I met a woman for coffee this week. I had known her a little, meeting her in person only once, being in touch via social media and deciding that we should meet up and chin wag was a fantastic decision.
This lady comes from a different place to me. She describes herself as Unionist, and also Irish. She states this island of Ireland is where she is from and where she gets her grounding.
She has lost a close loved one through the conflict but is most certainly not defined by that. She has had an extensive professional career that is grounded in community activism. She is a feminist and is dismayed that the lack of attention to and resources for women living in working class unionist areas.
We talked about loads of different things. Our kids, our communities, mutual friends. We talked about the dismay we both feel at the emphasis that is so often placed on what divides us and a negative approach to the challenges that face the body politic.
She definitely knows county Meath better than I do, but then again I’m a Dub, we don’t really do Meath.
And she challenged me. She stated very clearly and pointedly that when those advocating a united Ireland refer to her, and those like her, as not being equally Irish, as being from Planter stock or colonial stock, that puts her off the entire argument regarding a United Ireland.
I listened to not only her words but also how it had clearly hurt her. She is Unionist but she is Irish. She is not a “Planter”. She is an equal Irish citizen. She feels republicans who use that language discriminate against her with that language.

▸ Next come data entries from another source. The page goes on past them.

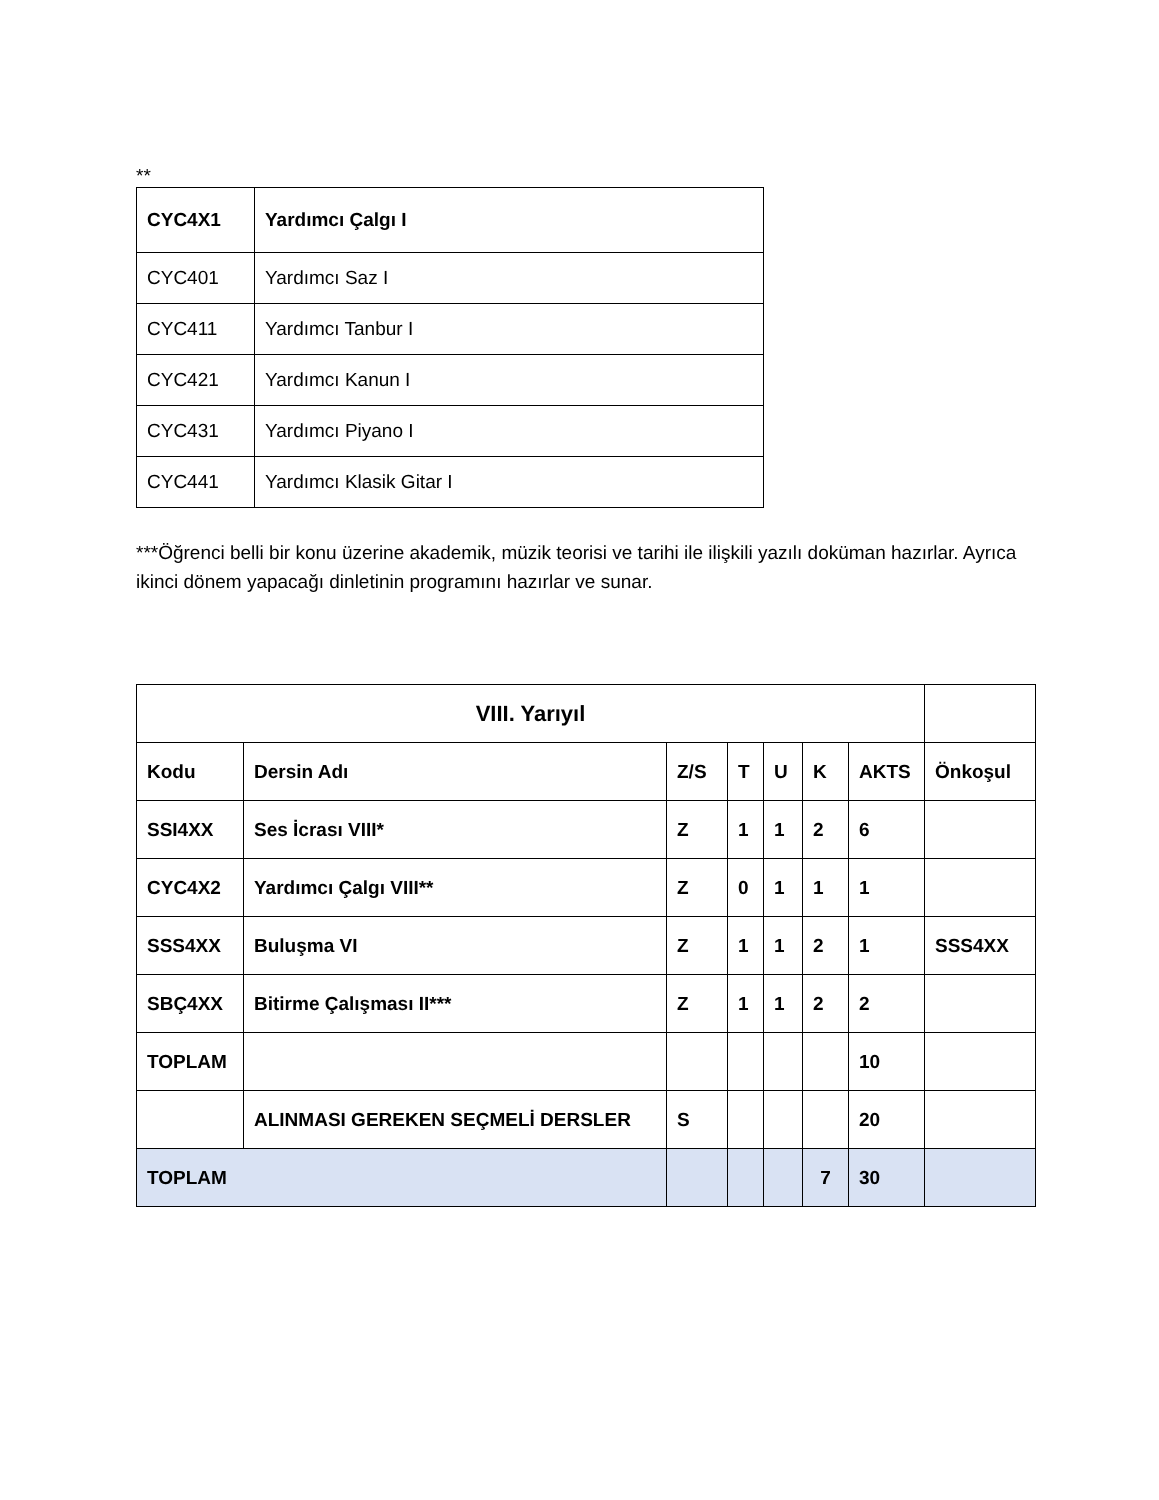**
| CYC4X1 | Yardımcı Çalgı I |
| CYC401 | Yardımcı Saz I |
| CYC411 | Yardımcı Tanbur I |
| CYC421 | Yardımcı Kanun I |
| CYC431 | Yardımcı Piyano I |
| CYC441 | Yardımcı Klasik Gitar I |
***Öğrenci belli bir konu üzerine akademik, müzik teorisi ve tarihi ile ilişkili yazılı doküman hazırlar. Ayrıca ikinci dönem yapacağı dinletinin programını hazırlar ve sunar.
| VIII. Yarıyıl | | | | | | | |
| Kodu | Dersin Adı | Z/S | T | U | K | AKTS | Önkoşul |
| SSI4XX | Ses İcrası VIII* | Z | 1 | 1 | 2 | 6 | |
| CYC4X2 | Yardımcı Çalgı VIII** | Z | 0 | 1 | 1 | 1 | |
| SSS4XX | Buluşma VI | Z | 1 | 1 | 2 | 1 | SSS4XX |
| SBÇ4XX | Bitirme Çalışması II*** | Z | 1 | 1 | 2 | 2 | |
| TOPLAM | | | | | | 10 | |
| | ALINMASI GEREKEN SEÇMELİ DERSLER | S | | | | 20 | |
| TOPLAM | | | | | 7 | 30 | |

My granda was from Leicester. He spoke in his lovely English accent until his dying day. He came to Ireland and married my republican Kerry nana. He became fluent in Irish. He cycled more miles in our country than I have driven. Because he was from England does that mean my mother or I or my kids are not Irish enough? It never crossed my mind before my coffee this week. Not once.
Does the same argument extend to those we call “New Irish” who have immigrated in recent years? No, it doesn’t. In fact, some of those who use language like Colonists and Planters embrace the idea of an Ireland of all colours and backgrounds. Why on Earth would we “other” our friends, neighbours and relatives whose ancestors came in different form and who practice another religion, telling them that this is not “their” home the same way it is “our” home. It might be couched in historical and political analysis, but it comes pretty damn close to sectarianism.
Whether intended or not that “othering” is doing damage. It is closing the positive space where we can debate with respect and honesty what a new Ireland might look like.
Mary Lou McDonald in interviews and statements yesterday spoke of this island being her home and Arlene Foster’s home. She challenged us to think of a new Ireland that will have Irish and British citizens living in it, based on new relationships. That is new thinking and I think very positive and welcome.
I saw the journalist David McCann challenge the type of attitude that would prevent new thinking online just today, and he was right. We need to challenge each other constantly and respectfully.
We all call this island home. We are already sharing it. We need to find better ways to do that. I think that will ultimately be in a United Ireland and I want the journey towards it to be enriching and something to be proud of. We have had enough hurt and pain because of occupation and partition. Hurting each other is something we have all left behind in favour of resolving our differences peacefully. That transformative decision should inform how we continue from here.